◆ **Brano del documento**:
Tutto il film si dipana intorno al rapporto tra questi due uomini, la distanza tra loro e la possibilità e speranza che questa distanza possa colmarsi. La forza del messaggio spoglia immediatamente il film di ogni suo contesto e tiene in primo piano quel fluido che passa talvolta tra due persone e che permette ad ognuno di noi di essere influenzato dalla bellezza e dalla potenza dell’altro. Storia di un uomo che dona prima di tutto se stesso, senza perdere nulla, in favore di chi ha perso qualcosa. Un percorso non facile che mette in crisi quegli assetti interni che ognuno di noi stupidamente protegge, pur sapendo quanto ci possano essere di ostacolo e che richiede la potenza dell’altro per ricreare nuove alleanze che ci traghettino verso un’immagine più nuova, più valida.

Questo film è prima di tutto il racconto di un percorso possibile di rapporto verso una bellezza maggiore. Un film necessario come il pane in questo momento per spostare l’asse da ciò che succede a ciò che è importante.


 

Il discorso del Re – Trailer ufficiale:

 

8 Risposte

  1. Antonio

    Grazie Paola! Questo tuo commento è commovente. Non ho visto il film, ma sento che è una delle prime cose che dovrei fare nei prossimi giorni.
    Non voglio rovinare con mie parole il tuo post, ma una tua frase ci tengo a sottolineare:”spostare l’asse da ciò che succede a ciò che è importante”.

◆ **Dati forniti**:
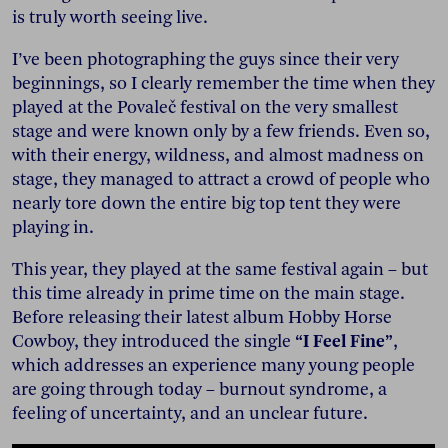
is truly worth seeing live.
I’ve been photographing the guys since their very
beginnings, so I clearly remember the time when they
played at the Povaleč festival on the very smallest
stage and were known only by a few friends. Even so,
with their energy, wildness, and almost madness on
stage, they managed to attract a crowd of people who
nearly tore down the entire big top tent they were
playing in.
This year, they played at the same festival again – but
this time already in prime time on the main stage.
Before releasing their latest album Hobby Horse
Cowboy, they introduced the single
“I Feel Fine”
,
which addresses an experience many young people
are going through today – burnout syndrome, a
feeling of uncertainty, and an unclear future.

==

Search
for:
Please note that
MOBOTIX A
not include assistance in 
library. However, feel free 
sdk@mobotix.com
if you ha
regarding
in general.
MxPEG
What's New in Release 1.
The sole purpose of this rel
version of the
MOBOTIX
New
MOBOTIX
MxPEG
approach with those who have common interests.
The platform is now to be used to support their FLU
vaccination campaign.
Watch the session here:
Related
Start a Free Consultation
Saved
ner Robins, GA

---

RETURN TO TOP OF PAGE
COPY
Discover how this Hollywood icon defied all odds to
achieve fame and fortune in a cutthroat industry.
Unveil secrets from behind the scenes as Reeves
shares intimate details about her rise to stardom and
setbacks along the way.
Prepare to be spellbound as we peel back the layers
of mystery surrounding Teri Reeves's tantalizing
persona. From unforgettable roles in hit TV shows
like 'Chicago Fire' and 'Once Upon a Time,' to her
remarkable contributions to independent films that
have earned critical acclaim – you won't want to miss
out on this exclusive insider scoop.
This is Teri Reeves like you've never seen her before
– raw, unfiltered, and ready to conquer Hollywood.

◆ **Esercizi da svolgere**:
(a) Rispondi a queste domande sul brano dedicato al film:
(i) Intorno a che cosa si dipana tutto il film?
(ii) A che cosa viene paragonato il film, definito necessario in questo momento?
(iii) Chi ringrazia Antonio nel suo commento?
(b) Trascrivi tutte le frasi del brano dedicato al film in cui compare la parola "film".
(c) Prosegui il brano dedicato al film a partire dall'ultima frase riportata.

◆ **Risposte per esercizio**:
(a)
(i) Intorno al rapporto tra questi due uomini, alla distanza tra loro e alla possibilità e speranza che questa distanza possa colmarsi.
(ii) Al pane.
(iii) Paola.

(b)
- Tutto il film si dipana intorno al rapporto tra questi due uomini, la distanza tra loro e la possibilità e speranza che questa distanza possa colmarsi.
- La forza del messaggio spoglia immediatamente il film di ogni suo contesto e tiene in primo piano quel fluido che passa talvolta tra due persone e che permette ad ognuno di noi di essere influenzato dalla bellezza e dalla potenza dell’altro.
- Questo film è prima di tutto il racconto di un percorso possibile di rapporto verso una bellezza maggiore.
- Un film necessario come il pane in questo momento per spostare l’asse da ciò che succede a ciò che è importante.
- Non ho visto il film, ma sento che è una delle prime cose che dovrei fare nei prossimi giorni.

(c)
    Poche parole per ricordarci della pochezza della cronaca rispetto a movimenti ben più importanti, che sono sì quelli della storia, ma soprattutto quelli dei rapporti profondi tra le persone. Se solo ce lo ricordassimo più spesso….ciò che succede e ciò che è importante…. Grazie Paola.

    Rispondi
  2. Antonio

    ….L’ho visto 🙂 un film al di là delle aspettative e di ogni classificazione. Un film che racconta della potenza della relazione interumana, del superamento dei ruoli e delle identità sociali, un film sulla potenza dell’ “esserci”, e sul coraggio dello “starci”, accettando il rischio di un rapporto non perfettamente codificato dalla norma sociale.
    Un film sulla resistenza alla cura (quante volte il futuro re rinuncia ad andare avanti, pur con la consapevolezza che sta facendo passi in avanti…)
    Ma forse, soprattutto, un film sulla certezza di sè, raccontata splendidamente dalla figura del logopedista, che senza un titolo ufficiale, ma con studio ed esperienza, dice di una certezza di sè, dei suoi metodi, dei risultati.
    Ed è la storia di un rapporto, che nato come rapporto di cura della parola, diventa poi amicizia.
    La storia di un rapporto e di “affetti” profondi, non edulcorati dal “senso comune”.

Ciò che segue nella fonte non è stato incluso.